NORK military, reserves, and paramilitary forces present a ratio of 387 such forces per 1000 of their population. The level of discipline in the NORK armed forces and general population is downright Spartan in its intensity.

The US presents a ratio of 7 per 1000. But we do watch a lot of really great reality shows ...

The population's mindset over there is totally different. The midget is kind of cute when he starts posturing and spewing ... but if the balloon goes up, blood is going to run in rivers on both sides.

Taking on the Norks wouldn't quite be the same as kicking a bunch of dumbass ragheads to the curb.  Yeah, I know 'ragheads' is considered offensive, but work with me on it. I'm playing the saber-rattling, hand-over-heart, all-American super-patriot here.

And even said ragheads weren't all that much of a piece of cake. People think the casualty list from the Bush-Obama wars is high? In modern day replay of "Heartbreak Ridge," you can figure that number for the first day, and not even add in the civilian body count.

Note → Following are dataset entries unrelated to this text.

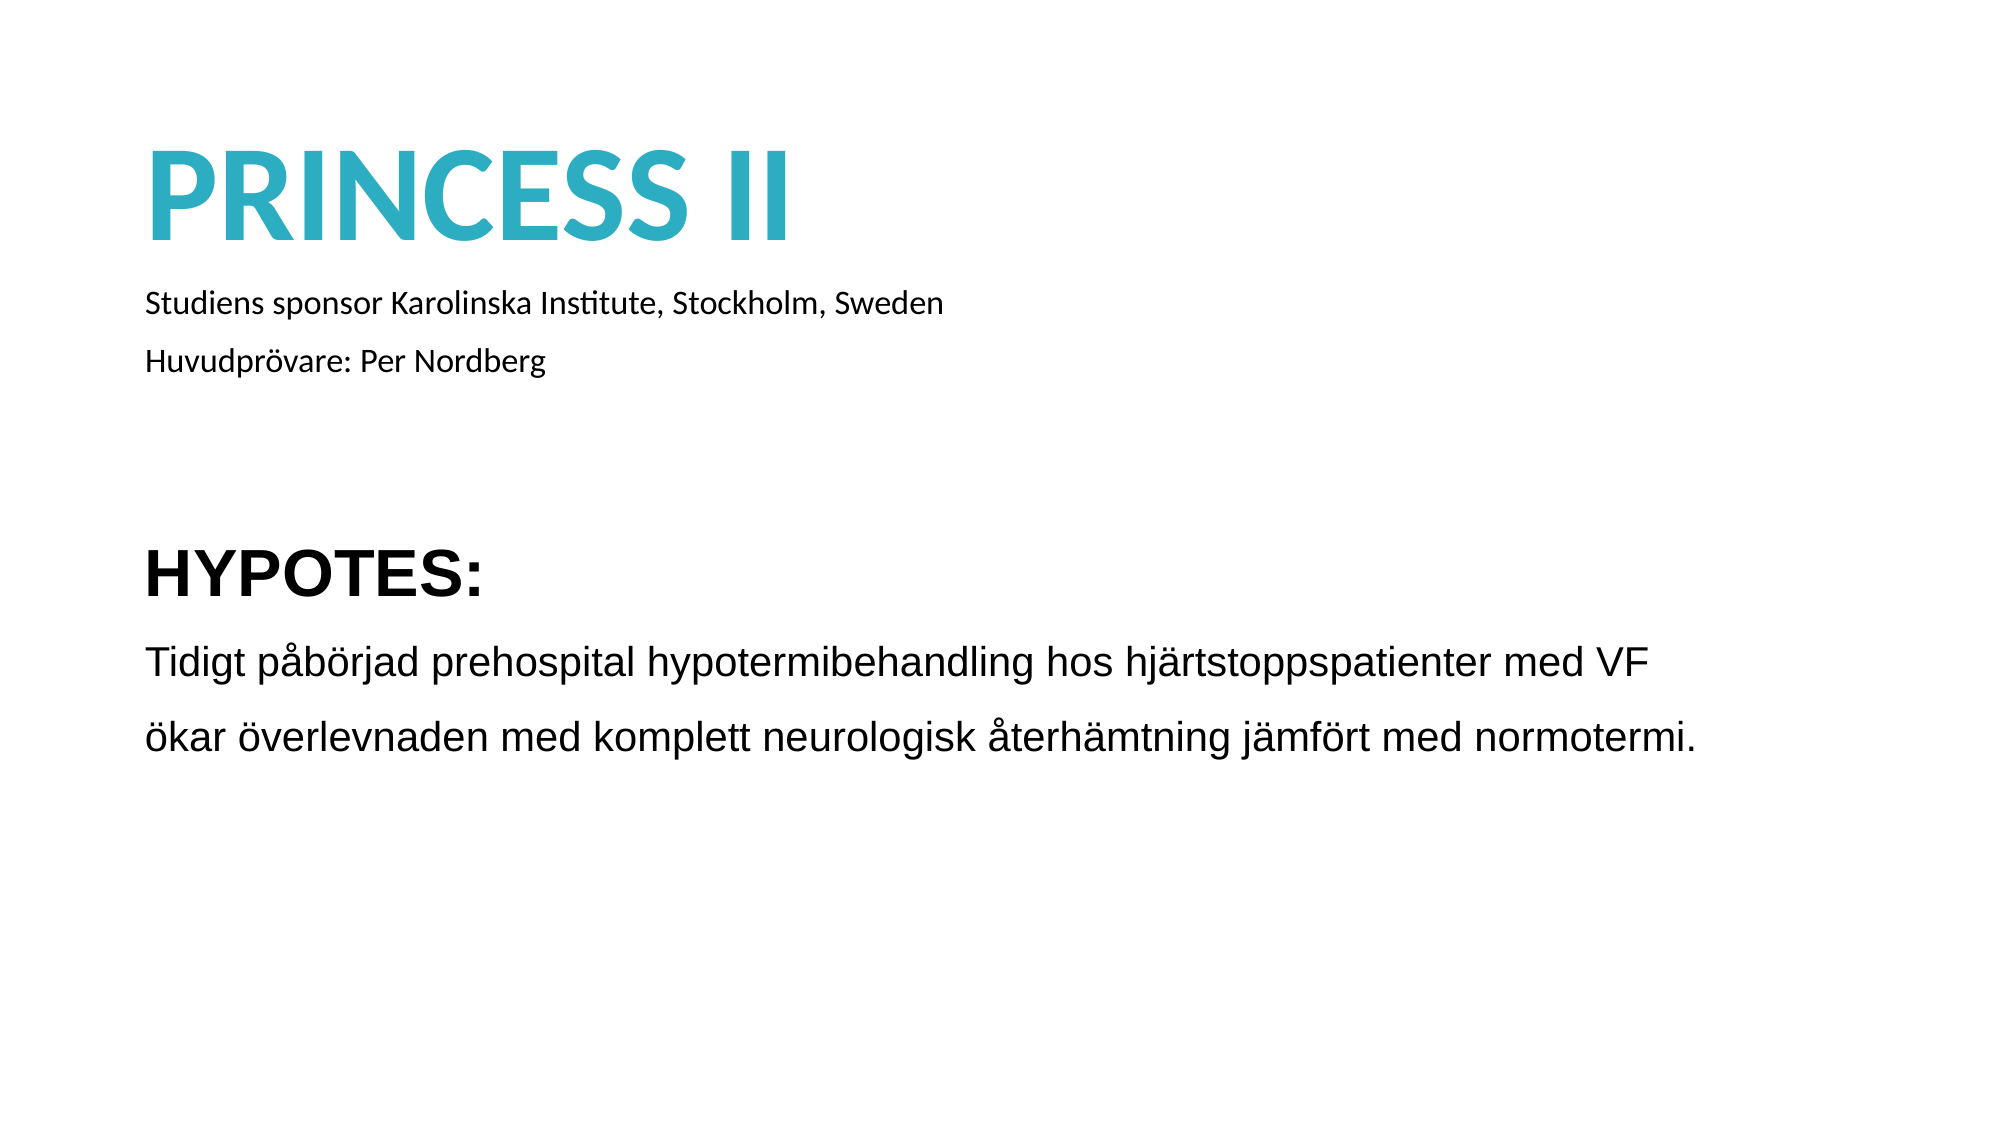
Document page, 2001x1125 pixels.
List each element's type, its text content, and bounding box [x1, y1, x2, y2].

title PRINCESS II [130, 52, 1424, 277]
subtitle Studiens sponsor Karolinska Institute, Stockholm, Sweden Huvudprövare: Per Nordberg [130, 277, 1424, 417]
text_box HYPOTES: Tidigt påbörjad prehospital hypotermibehandling hos hjärtstoppspatienter med VF ökar överlevnaden med komplett neurologisk återhämtning jämfört med normotermi. [130, 522, 1738, 768]
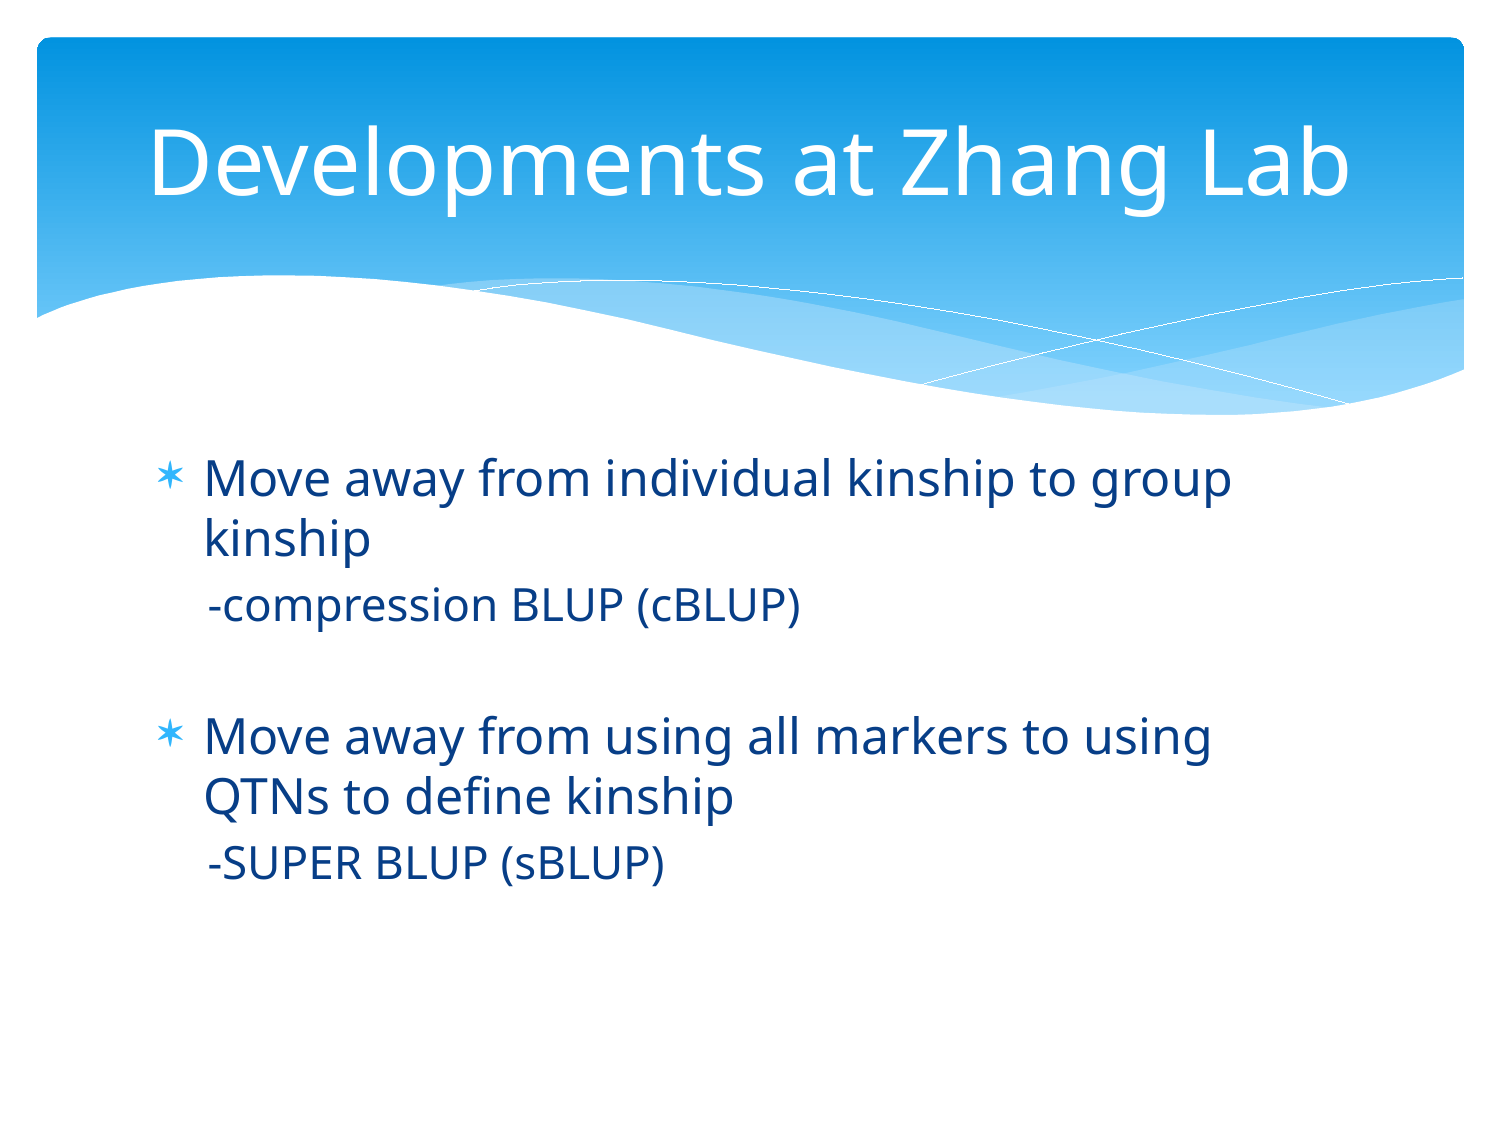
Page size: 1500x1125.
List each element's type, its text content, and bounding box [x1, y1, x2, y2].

title Developments at Zhang Lab [75, 55, 1425, 261]
list Move away from individual kinship to group kinship -compression BLUP (cBLUP) Move away from using all markers to using QTNs to define kinship -SUPER BLUP (sBLUP) [143, 438, 1359, 1005]
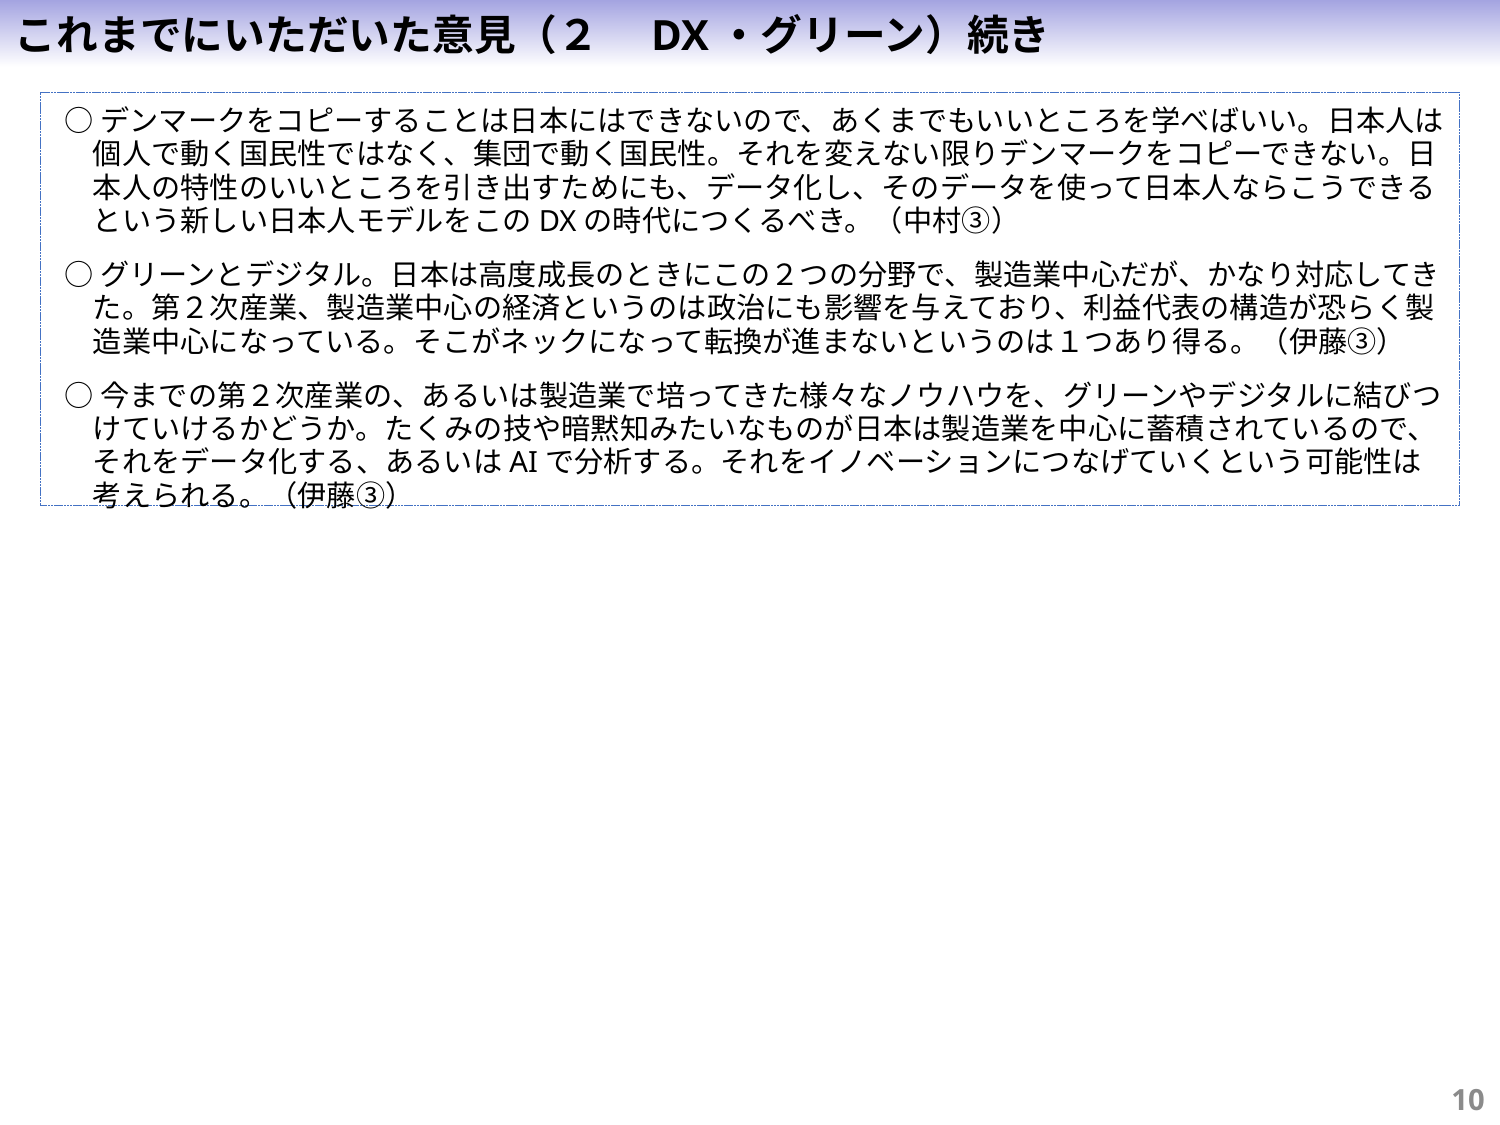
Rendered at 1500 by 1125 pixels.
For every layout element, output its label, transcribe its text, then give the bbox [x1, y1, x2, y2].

text_box これまでにいただいた意見（２ DX・グリーン）続き [0, 0, 1500, 67]
text_box 9 [1390, 1071, 1500, 1125]
text_box ○デンマークをコピーすることは日本にはできないので、あくまでもいいところを学べばいい。日本人は個人で動く国民性ではなく、集団で動く国民性。それを変えない限りデンマークをコピーできない。日本人の特性のいいところを引き出すためにも、データ化し、そのデータを使って日本人ならこうできるという新しい日本人モデルをこのDXの時代につくるべき。（中村③） ○グリーンとデジタル。日本は高度成長のときにこの２つの分野で、製造業中心だが、かなり対応してきた。第２次産業、製造業中心の経済というのは政治にも影響を与えており、利益代表の構造が恐らく製造業中心になっている。そこがネックになって転換が進まないというのは１つあり得る。（伊藤③） ○今までの第２次産業の、あるいは製造業で培ってきた様々なノウハウを、グリーンやデジタルに結びつけていけるかどうか。たくみの技や暗黙知みたいなものが日本は製造業を中心に蓄積されているので、それをデータ化する、あるいはAIで分析する。それをイノベーションにつなげていくという可能性は考えられる。（伊藤③） [40, 92, 1460, 506]
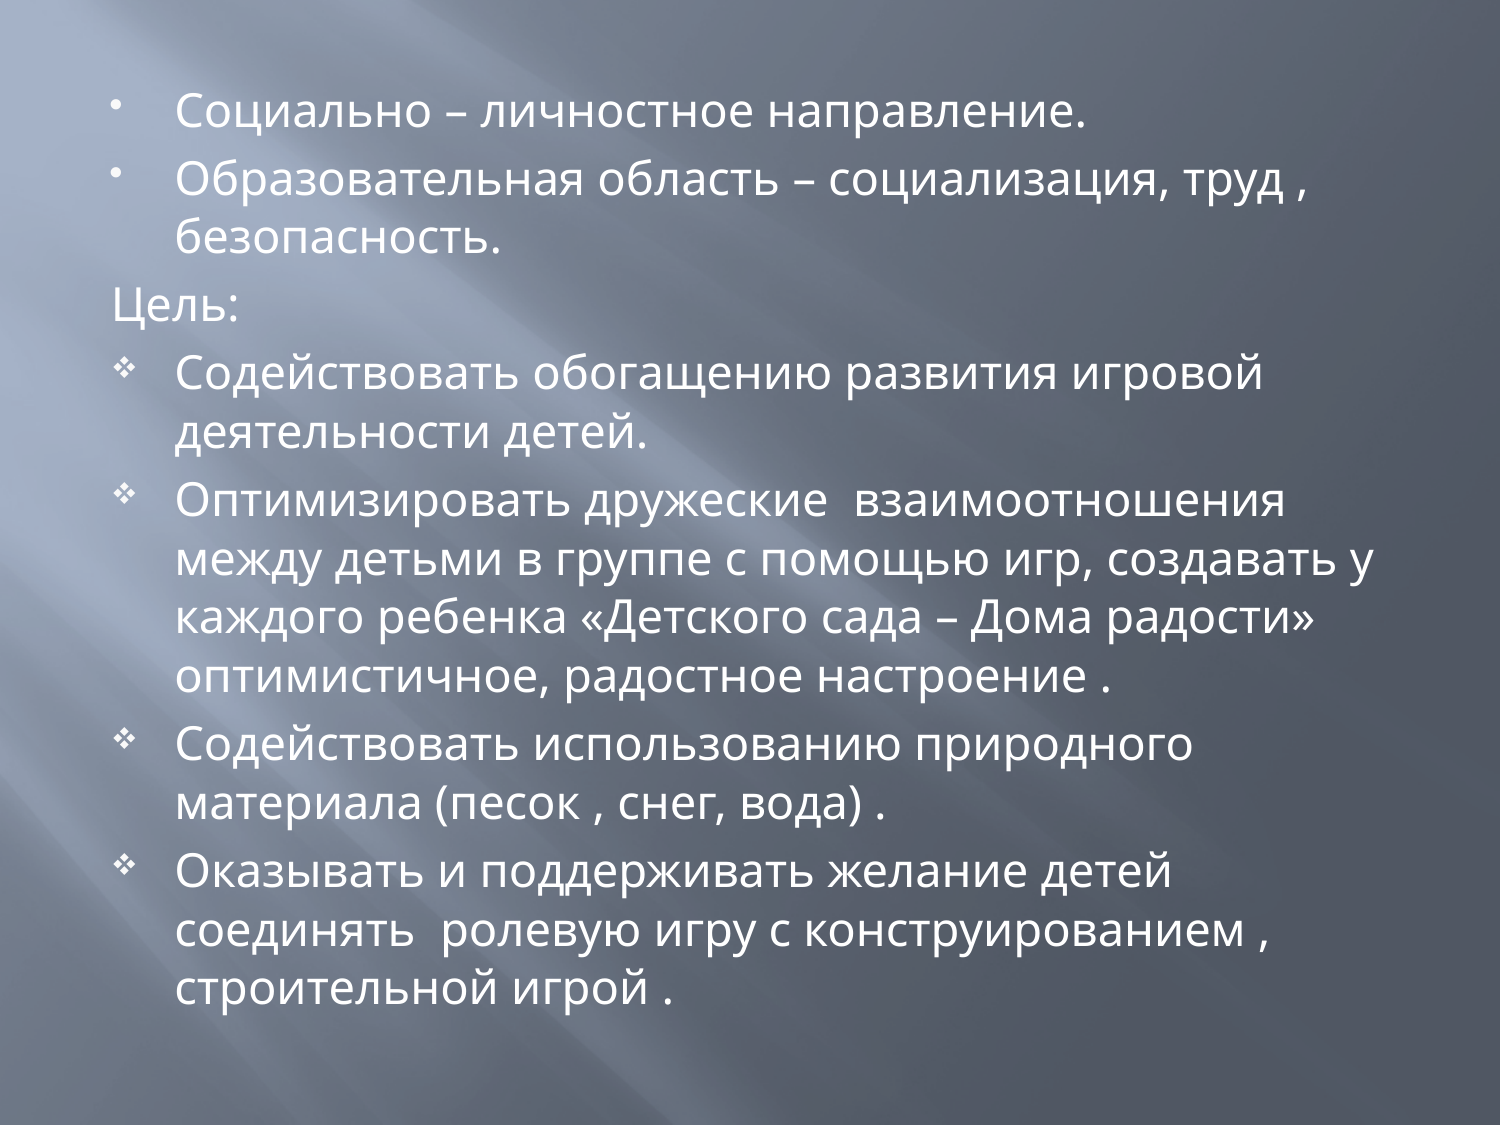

I'm starting to hear all that Gulf of Tonkin rhetoric again. What was it LBJ said he was going to do about Ho? "Ah'm a-gonna cut his pecker off ..." or something like that? Yep. He really did. Here are two references to that:

The Folly of War: American Foreign Policy 1898-2005

Out of Weakness: Healing the wounds that drive us to war

and then there was his questionable move of flopping his wang out as a demonstration of the main reason why Ho would never win. Johnson's Johnson was bigger. So there. That per Arthur Goldberg.

Yep. Johnson really did that.

It played very well with the saber-rattlers. Very studly.

I really can't wait for The Big O to start making jokes about black guys having bigger dicks than Nork midgets.

That's the signal that it's time to lock our sons and daughters, our grandkids, in the cellar so as to keep all the flag-wavers from offering them up as human sacrifices to the Great God of "Patriotism."

In World War II, the Japanese were considered to be incompetent buck-toothed Orientals. The island campaigns of the Pacific taught us a different lesson. In Korea, the 'gooks' weren't a real threat, until 25 June 1950 presented a somewhat different perspective. But then, we had MacArthur and the landing at Inchon, and by God we showed them then, didn't we? All the way to the  Yalu, and then the 'chinks' came in ... and there we are today ... with sixty years worth of corpses littering the landscape like so much organic fertilizer.

I'd rather all the all-American super-patriots zipped their pants and put the testosterone supplements back on the shelf. If we're going to get into it with the Norks, let's do it for better reasons than whose Johnson is bigger. Set the middle-school bluster aside. Let's not use all those cool football analogies. We aren't talking about a sports event with lot of award-winning commercials, and hot babes in wet t-shirts having orgasms on hotter cars while sensuously slurping down The Best Carl's Jr Has To Offer. We're talking about blood running in rivers, and the destruction of at least two nations. Again.

I'd rather they kept it nice and clean. Like, you know ... find a SEAL team that isn't too busy with book and movie deals and send 'em in to quietly cut the midget's throat. Or maybe cut his pecker off?